Ogni 1° dicembre dal 1988 si celebra la Giornata Mondiale contro l’AIDS, che ha l’obiettivo di sensibilizzare e informare il più possibile il grande pubblico riguardo alla malattia.
La data non è stata scelta casualmente, bensì si è cercato un momento in cui l’esposizione mediatica potesse essere massimizzata e si è perciò scelto il periodo appena prima del Natale. Nonostante oggi le persone affette da questo virus riescano a condurre una vita abbastanza serena, è di vitale importanza dargli visibilità in quanto si tratta di una realtà ancora attuale per molte persone.
Solo con l’informazione si può affrontare la lunga guerra, non ancora del tutto vinta, contro l’AIDS.
L’acronimo AIDS sta per Acquired Immune Deficiency Syndrome – in italiano “Sindrome da immunodeficienza acquisita” – ed è la malattia che si presenta a causa del virus dell’HIV, acronimo che invece sta per Human Immunodeficiency Virus (Virus dell’Immunodeficienza Imano).

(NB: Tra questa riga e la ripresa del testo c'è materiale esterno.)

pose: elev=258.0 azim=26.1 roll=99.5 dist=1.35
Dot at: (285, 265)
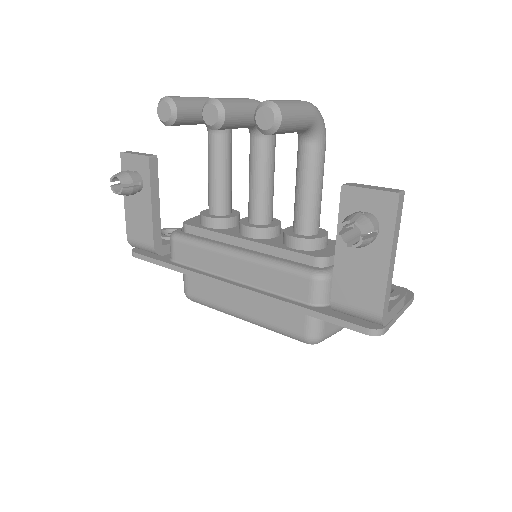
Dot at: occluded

L’HIV attacca i globuli bianchi, responsabili della risposta immunitaria dell’organismo, abbassando le difese del corpo contro altri tipi di infezioni, funghi, tumori. Tuttavia, questo virus non ha una manifestazione specifica a livello sintomatico e, perciò, spesso non è rintracciabile se non attraverso la sottoposizione al test dell’HIV.
L’AIDS, invece, può presentarsi nelle persone affette da HIV anche anni dopo l’acquisizione del virus, quando il corpo umano non è più in grado di difendersi anche dalle infezioni o malattie più banali. Il virus dell’HIV può essere trasmesso tramite sangue, sperma, secrezioni vaginali e latte materno; perciò, le vie di trasmissione del virus sono i rapporti sessuali non protetti, lo scambio di siringhe o trasfusioni da parte di persone contaminate. Infine, l’HIV può essere trasmesso dalla madre al bambino durante la gravidanza o l’allattamento.
La lotta contro l’infezione da HIV e AIDS utilizza il rinomato fiocchetto rosso come simbolo per questa battaglia. È stato progettato dall’artista Patrick O’Connell, anche lui vittima della sindrome AIDS, ed è entrato in voga grazie a Jeremy Irons, attore che lo ha indossato ai Tony Awards del 1991. Il significato del nastro rosso è stato delineato così dalla Red Ribbon Foundation:
«Il Nastro Rosso è il simbolo mondiale della solidarietà agli HIV-positivi e ai malati di AIDS, e unisce le persone nella comune lotta contro questa malattia. Il Nastro Rosso è… rosso, come l’amore, per essere simbolo di passione e tolleranza verso chi è colpito. Rosso, come il sangue, per rappresentare il dolore causato dalla morte di tante persone per l’AIDS. Rosso, come la rabbia per il come siamo indifesi nell’affrontare una malattia per la quale non c’è ancora possibilità di cura. Rosso come segno di avvertimento da non ignorare uno dei più grandi problemi del nostro tempo.»
Questa malattia iniziò ad attirare l’attenzione negli anni ’80 e venne percepita come la “malattia degli omosessuali”, stigma che fu difficile da estirpare, nonostante in poco tempo le persone contaminate da questo virus si dimostrarono essere non esclusivamente omosessuali.
Infatti, la malattia iniziò a farsi strada anche tra le celebrità più rinomate dell’epoca; la più memorabile tra queste fu Freddy Mercury, che contrasse l’HIV nel 1986 e sviluppò la malattia nel 1987. Il frontman dei Queen scelse di tenere segreta la sua malattia fino al giorno prima della sua morte, quando confessò al mondo intero di avere l’AIDS. L’anno dopo, i rimanenti membri dei Queen, insieme ad altri artisti, gli dedicarono un concerto a Wembley, il cui ricavato andò al Mercury Phoenix Trust per la lotta contro l’AIDS e l’HIV.
Oggi, grazie all’avanzamento della ricerca e della medicina, le persone affette da questa malattia hanno a disposizione farmaci antiretrovirali efficaci e farmaci long-acting, che gli permettono di vivere una vita normale.
Tuttavia, è necessario non abbassare la guardia: nel 2022 sono avvenute 1.300.000 nuove infezioni, 1.888 delle quali in Italia. Gli sforzi della ricerca medica per trovare un vaccino o una cura al virus non sono abbastanza per ridurre a zero il numero dei contagi; il rischio di infezione non è nullo e bisogna fare il possibile per rendere consapevoli le persone di questa malattia, in modo da evitare di contrarla. È stata vinta una battaglia contro l’HIV, ma non la guerra; rimane ancora molto da fare per liberarcene completamente.